→ **TASK TO COMPLETE**: Reproduce everything from the start of the entries down to and including the line that contains "385.5], [0, 0, 1]] dist [0.055063, -0.055762]", character for character.

→ **Dataset entries**:
┌──
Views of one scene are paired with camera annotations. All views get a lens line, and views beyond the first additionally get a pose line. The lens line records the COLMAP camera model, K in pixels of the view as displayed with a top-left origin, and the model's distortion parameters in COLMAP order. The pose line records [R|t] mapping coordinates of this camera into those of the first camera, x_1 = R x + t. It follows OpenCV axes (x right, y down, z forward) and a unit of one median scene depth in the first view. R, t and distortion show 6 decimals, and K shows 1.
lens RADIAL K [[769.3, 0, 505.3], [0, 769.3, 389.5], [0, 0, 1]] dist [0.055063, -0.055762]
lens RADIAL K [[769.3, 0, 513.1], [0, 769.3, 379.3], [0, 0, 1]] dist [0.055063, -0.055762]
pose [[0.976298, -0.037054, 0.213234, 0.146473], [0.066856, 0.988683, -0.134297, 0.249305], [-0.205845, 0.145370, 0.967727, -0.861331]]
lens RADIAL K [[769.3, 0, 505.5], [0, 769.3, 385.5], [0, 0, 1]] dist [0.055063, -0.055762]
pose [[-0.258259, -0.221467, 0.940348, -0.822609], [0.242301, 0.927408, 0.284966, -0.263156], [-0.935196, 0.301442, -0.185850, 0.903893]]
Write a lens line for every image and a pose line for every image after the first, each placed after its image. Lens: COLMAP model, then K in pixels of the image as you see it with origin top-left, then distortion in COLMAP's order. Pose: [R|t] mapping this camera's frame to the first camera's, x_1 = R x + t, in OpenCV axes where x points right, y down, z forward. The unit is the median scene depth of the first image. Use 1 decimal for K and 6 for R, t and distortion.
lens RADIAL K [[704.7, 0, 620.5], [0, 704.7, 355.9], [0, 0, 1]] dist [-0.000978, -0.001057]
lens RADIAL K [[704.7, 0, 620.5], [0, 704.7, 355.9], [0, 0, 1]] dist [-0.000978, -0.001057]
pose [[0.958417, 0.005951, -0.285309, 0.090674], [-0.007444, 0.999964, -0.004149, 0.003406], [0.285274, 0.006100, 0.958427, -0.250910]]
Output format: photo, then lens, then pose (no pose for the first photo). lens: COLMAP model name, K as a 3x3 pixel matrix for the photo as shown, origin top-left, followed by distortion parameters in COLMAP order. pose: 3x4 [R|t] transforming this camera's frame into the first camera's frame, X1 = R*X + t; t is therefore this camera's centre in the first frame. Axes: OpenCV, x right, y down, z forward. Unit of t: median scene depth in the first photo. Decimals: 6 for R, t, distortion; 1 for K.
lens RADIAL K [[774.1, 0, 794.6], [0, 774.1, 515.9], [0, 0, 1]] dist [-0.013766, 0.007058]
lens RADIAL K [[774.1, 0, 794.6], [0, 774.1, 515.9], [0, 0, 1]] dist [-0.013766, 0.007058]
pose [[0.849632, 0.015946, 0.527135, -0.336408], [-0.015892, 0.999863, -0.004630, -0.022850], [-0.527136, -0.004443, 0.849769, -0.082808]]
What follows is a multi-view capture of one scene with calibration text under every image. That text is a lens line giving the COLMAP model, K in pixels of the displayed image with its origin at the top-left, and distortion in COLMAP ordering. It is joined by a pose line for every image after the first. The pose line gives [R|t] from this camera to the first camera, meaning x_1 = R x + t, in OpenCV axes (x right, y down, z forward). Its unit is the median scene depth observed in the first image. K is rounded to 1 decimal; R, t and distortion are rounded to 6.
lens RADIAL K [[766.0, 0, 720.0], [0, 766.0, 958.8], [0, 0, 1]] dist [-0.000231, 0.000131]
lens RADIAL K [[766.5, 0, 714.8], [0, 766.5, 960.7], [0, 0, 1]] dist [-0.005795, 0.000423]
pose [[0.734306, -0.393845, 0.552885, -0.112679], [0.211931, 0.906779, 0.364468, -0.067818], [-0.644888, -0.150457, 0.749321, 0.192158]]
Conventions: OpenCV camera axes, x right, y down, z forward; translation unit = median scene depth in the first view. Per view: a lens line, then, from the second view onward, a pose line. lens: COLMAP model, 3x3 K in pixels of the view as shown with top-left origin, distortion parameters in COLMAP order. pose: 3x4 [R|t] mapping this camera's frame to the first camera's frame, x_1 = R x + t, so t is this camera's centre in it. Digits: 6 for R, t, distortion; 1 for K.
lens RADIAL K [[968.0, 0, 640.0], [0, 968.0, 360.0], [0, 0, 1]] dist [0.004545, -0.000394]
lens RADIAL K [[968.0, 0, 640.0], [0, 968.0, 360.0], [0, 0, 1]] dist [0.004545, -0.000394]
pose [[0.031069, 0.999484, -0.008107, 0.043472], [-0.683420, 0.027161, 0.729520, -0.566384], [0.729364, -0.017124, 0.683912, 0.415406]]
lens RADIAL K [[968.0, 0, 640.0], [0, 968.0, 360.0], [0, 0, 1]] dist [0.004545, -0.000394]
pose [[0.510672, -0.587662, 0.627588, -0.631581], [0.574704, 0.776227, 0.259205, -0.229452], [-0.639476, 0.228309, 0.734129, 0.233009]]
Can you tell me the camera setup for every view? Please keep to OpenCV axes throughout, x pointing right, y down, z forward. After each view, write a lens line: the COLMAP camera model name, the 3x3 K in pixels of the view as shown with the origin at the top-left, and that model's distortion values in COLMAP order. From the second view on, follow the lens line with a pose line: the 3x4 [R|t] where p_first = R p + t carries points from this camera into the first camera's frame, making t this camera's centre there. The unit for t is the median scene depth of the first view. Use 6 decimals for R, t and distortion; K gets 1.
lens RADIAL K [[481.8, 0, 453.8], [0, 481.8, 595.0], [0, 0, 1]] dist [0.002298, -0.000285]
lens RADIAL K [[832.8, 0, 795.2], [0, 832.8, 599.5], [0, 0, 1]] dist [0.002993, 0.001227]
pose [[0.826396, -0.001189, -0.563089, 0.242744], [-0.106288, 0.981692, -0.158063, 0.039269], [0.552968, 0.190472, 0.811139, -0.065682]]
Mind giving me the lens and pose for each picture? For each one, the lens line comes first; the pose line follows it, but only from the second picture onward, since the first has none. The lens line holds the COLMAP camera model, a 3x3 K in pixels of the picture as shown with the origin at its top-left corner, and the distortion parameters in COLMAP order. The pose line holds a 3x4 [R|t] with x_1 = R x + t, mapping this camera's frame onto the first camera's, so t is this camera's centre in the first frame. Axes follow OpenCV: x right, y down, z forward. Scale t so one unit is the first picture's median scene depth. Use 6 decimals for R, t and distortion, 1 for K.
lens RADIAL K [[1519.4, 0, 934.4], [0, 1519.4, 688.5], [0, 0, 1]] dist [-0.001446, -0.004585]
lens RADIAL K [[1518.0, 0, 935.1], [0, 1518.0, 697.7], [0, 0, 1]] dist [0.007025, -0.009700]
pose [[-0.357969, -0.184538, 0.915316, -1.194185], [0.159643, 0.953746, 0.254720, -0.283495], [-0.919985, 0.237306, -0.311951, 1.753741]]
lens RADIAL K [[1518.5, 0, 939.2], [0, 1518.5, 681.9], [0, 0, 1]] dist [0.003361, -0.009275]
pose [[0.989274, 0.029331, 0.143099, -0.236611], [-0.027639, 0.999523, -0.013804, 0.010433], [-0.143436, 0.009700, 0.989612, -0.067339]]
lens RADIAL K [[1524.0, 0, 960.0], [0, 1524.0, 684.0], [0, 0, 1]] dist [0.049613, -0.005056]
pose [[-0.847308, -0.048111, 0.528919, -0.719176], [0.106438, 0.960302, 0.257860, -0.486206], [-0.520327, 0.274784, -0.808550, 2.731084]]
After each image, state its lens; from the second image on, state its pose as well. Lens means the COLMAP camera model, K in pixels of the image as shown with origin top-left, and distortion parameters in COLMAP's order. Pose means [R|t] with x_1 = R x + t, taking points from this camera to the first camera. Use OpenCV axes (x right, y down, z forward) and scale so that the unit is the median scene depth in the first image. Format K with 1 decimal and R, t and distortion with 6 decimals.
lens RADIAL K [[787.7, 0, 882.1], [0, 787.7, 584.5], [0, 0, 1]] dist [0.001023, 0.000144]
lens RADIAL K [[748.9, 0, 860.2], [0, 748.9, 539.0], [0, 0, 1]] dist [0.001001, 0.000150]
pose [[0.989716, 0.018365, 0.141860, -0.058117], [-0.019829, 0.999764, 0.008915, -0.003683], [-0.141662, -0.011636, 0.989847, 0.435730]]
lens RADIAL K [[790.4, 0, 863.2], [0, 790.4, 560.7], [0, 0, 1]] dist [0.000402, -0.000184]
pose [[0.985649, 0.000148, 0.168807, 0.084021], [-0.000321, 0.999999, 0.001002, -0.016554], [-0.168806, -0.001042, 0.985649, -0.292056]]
└──
→ **RESPONSE FOR THIS EXERCISE**:
Views of one scene are paired with camera annotations. All views get a lens line, and views beyond the first additionally get a pose line. The lens line records the COLMAP camera model, K in pixels of the view as displayed with a top-left origin, and the model's distortion parameters in COLMAP order. The pose line records [R|t] mapping coordinates of this camera into those of the first camera, x_1 = R x + t. It follows OpenCV axes (x right, y down, z forward) and a unit of one median scene depth in the first view. R, t and distortion show 6 decimals, and K shows 1.
lens RADIAL K [[769.3, 0, 505.3], [0, 769.3, 389.5], [0, 0, 1]] dist [0.055063, -0.055762]
lens RADIAL K [[769.3, 0, 513.1], [0, 769.3, 379.3], [0, 0, 1]] dist [0.055063, -0.055762]
pose [[0.976298, -0.037054, 0.213234, 0.146473], [0.066856, 0.988683, -0.134297, 0.249305], [-0.205845, 0.145370, 0.967727, -0.861331]]
lens RADIAL K [[769.3, 0, 505.5], [0, 769.3, 385.5], [0, 0, 1]] dist [0.055063, -0.055762]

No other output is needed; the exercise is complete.